→ **Directive**: Take the line with "Y7167850D03*" and all lines after it, through the end of the records below, and repeat them exactly.

→ **Data under study**:
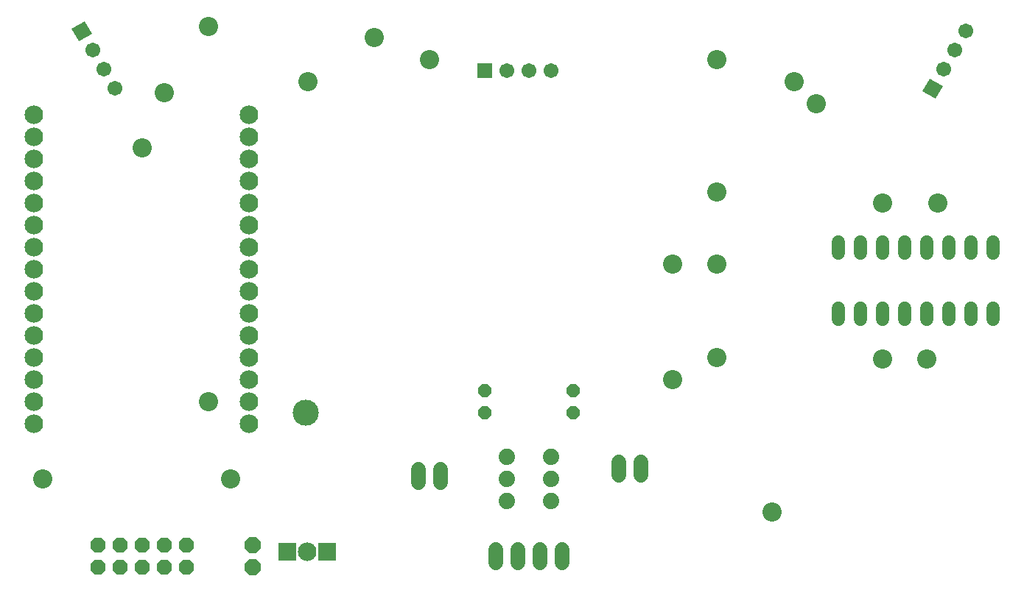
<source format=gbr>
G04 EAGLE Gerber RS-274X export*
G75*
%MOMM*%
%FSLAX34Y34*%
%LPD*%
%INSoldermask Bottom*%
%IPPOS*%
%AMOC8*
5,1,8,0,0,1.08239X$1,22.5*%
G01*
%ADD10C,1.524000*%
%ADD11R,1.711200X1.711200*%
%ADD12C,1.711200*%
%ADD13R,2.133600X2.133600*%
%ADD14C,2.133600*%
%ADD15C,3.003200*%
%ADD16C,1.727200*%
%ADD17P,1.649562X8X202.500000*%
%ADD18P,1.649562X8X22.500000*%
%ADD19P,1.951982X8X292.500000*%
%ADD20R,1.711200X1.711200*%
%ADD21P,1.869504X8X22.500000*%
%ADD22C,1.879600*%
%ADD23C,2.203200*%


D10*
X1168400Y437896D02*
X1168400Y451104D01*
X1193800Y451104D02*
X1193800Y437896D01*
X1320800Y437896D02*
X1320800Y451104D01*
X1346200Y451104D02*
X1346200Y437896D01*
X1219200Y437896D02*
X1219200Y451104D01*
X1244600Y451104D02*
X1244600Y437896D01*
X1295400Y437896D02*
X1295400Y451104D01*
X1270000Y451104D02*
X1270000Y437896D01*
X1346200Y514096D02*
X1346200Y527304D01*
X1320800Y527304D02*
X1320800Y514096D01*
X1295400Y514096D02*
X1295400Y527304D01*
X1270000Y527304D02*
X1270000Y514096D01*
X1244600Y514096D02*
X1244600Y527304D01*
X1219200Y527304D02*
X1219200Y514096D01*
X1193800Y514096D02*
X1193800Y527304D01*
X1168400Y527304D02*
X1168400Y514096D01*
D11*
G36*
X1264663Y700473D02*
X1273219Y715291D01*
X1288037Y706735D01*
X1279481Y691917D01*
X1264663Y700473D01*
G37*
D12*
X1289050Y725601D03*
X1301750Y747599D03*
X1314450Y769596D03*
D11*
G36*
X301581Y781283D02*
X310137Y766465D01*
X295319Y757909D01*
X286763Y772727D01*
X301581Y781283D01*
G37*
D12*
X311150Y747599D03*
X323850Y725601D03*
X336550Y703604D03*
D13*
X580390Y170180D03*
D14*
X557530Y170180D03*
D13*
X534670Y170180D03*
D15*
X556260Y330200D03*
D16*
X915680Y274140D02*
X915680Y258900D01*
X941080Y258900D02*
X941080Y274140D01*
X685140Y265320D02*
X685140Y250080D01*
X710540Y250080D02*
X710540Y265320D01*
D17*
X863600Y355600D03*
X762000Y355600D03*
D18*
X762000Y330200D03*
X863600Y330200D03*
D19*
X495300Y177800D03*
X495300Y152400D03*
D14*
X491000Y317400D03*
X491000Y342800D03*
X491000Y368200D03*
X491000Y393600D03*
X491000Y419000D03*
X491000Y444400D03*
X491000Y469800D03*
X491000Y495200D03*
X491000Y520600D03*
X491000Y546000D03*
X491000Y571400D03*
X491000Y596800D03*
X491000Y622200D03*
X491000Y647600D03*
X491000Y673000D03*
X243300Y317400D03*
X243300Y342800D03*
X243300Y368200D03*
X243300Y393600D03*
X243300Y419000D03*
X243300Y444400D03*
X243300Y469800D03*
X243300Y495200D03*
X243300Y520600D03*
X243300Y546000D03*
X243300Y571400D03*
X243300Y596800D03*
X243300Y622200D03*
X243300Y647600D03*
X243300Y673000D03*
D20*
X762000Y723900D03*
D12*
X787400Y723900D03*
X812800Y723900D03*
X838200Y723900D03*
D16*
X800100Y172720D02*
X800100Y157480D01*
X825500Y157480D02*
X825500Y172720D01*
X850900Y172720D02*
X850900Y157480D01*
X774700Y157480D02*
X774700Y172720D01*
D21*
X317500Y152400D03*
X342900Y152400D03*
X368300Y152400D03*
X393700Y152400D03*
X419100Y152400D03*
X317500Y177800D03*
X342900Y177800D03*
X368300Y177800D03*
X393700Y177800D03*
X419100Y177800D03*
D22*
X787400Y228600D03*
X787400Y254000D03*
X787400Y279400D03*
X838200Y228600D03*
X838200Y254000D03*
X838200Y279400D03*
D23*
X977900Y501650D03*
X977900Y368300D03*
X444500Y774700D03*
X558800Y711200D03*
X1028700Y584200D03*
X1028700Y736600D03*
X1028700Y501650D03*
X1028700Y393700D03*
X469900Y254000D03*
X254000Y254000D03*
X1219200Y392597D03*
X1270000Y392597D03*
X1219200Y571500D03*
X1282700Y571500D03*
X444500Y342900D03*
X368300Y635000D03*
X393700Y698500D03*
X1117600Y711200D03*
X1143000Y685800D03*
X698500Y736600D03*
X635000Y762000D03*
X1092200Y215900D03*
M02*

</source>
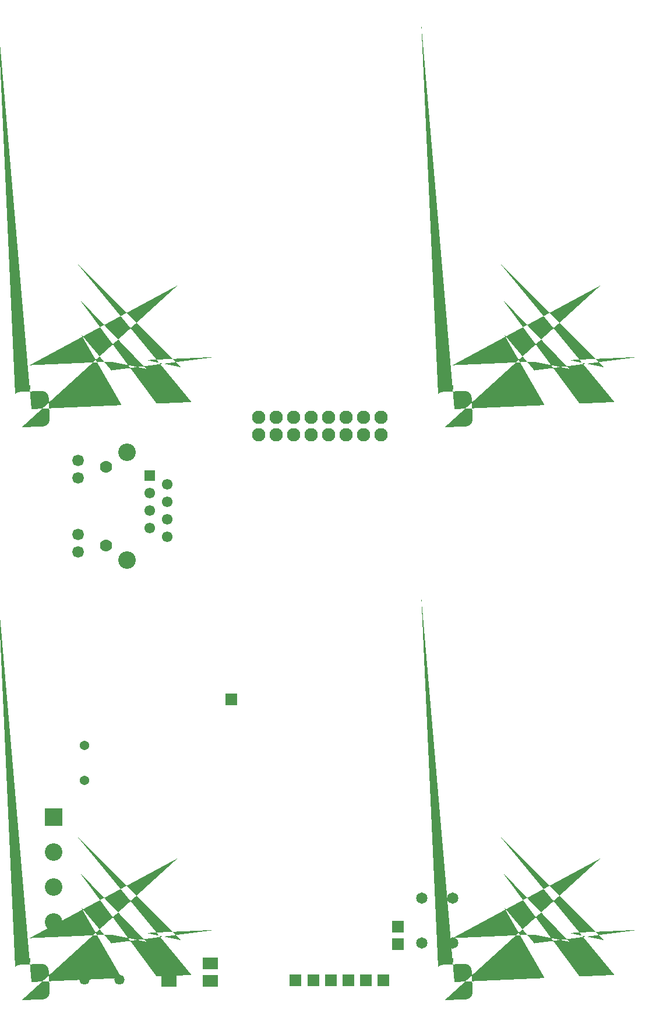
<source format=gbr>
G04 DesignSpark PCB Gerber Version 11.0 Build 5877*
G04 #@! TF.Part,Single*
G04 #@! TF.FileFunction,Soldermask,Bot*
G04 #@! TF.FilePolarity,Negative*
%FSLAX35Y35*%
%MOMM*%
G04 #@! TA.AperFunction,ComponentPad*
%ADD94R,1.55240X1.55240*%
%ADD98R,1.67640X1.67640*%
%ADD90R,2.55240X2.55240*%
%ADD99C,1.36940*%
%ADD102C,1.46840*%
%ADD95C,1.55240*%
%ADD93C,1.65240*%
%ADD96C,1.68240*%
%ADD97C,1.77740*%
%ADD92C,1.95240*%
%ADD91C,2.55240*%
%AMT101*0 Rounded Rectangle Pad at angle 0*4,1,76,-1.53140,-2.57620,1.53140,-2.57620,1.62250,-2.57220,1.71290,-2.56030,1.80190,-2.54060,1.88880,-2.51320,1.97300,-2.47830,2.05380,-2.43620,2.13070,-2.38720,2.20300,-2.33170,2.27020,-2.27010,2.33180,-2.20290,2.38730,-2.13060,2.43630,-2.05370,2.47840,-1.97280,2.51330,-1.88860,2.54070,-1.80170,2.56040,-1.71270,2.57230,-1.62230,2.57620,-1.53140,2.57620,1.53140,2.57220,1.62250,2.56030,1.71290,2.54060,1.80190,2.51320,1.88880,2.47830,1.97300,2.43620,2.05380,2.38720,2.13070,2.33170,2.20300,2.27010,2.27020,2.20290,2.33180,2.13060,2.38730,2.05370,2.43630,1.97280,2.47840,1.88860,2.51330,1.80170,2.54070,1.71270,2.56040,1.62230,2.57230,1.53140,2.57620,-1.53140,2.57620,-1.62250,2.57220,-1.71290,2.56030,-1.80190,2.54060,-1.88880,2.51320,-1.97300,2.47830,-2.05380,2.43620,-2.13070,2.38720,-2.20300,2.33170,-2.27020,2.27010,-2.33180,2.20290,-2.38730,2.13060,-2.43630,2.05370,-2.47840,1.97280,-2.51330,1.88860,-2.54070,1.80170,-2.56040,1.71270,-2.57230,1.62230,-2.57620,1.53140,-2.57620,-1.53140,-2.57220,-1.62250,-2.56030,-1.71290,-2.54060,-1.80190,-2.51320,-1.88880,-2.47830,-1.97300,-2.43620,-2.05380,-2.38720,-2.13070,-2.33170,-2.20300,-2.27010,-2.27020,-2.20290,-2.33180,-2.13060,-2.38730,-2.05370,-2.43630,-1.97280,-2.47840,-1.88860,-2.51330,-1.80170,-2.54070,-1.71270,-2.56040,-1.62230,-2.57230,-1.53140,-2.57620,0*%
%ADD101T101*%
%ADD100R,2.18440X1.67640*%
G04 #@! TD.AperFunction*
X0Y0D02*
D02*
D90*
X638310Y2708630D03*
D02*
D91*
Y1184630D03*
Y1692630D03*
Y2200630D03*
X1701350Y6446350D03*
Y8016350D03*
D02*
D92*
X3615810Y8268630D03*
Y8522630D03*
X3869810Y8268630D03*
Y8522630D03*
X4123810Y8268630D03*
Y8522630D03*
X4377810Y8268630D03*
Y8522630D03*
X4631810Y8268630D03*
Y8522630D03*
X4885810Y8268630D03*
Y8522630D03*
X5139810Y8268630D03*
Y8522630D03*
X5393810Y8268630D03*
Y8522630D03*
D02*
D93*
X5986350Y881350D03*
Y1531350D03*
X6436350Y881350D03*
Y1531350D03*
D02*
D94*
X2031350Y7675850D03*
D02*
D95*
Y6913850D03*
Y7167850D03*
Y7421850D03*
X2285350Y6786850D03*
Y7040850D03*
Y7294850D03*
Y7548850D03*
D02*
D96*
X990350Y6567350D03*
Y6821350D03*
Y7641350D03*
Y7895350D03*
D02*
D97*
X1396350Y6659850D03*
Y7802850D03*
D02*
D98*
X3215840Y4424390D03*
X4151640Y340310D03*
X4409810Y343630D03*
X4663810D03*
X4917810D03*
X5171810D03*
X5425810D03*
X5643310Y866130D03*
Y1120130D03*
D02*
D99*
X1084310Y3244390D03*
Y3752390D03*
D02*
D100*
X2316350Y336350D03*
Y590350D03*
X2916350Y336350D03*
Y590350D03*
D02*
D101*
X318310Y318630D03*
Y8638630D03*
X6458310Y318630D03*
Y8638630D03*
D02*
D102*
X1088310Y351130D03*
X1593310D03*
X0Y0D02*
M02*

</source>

→ **Task output**:
Y7167850D03*
Y7421850D03*
X2285350Y6786850D03*
Y7040850D03*
Y7294850D03*
Y7548850D03*
D02*
D96*
X990350Y6567350D03*
Y6821350D03*
Y7641350D03*
Y7895350D03*
D02*
D97*
X1396350Y6659850D03*
Y7802850D03*
D02*
D98*
X3215840Y4424390D03*
X4151640Y340310D03*
X4409810Y343630D03*
X4663810D03*
X4917810D03*
X5171810D03*
X5425810D03*
X5643310Y866130D03*
Y1120130D03*
D02*
D99*
X1084310Y3244390D03*
Y3752390D03*
D02*
D100*
X2316350Y336350D03*
Y590350D03*
X2916350Y336350D03*
Y590350D03*
D02*
D101*
X318310Y318630D03*
Y8638630D03*
X6458310Y318630D03*
Y8638630D03*
D02*
D102*
X1088310Y351130D03*
X1593310D03*
X0Y0D02*
M02*

</source>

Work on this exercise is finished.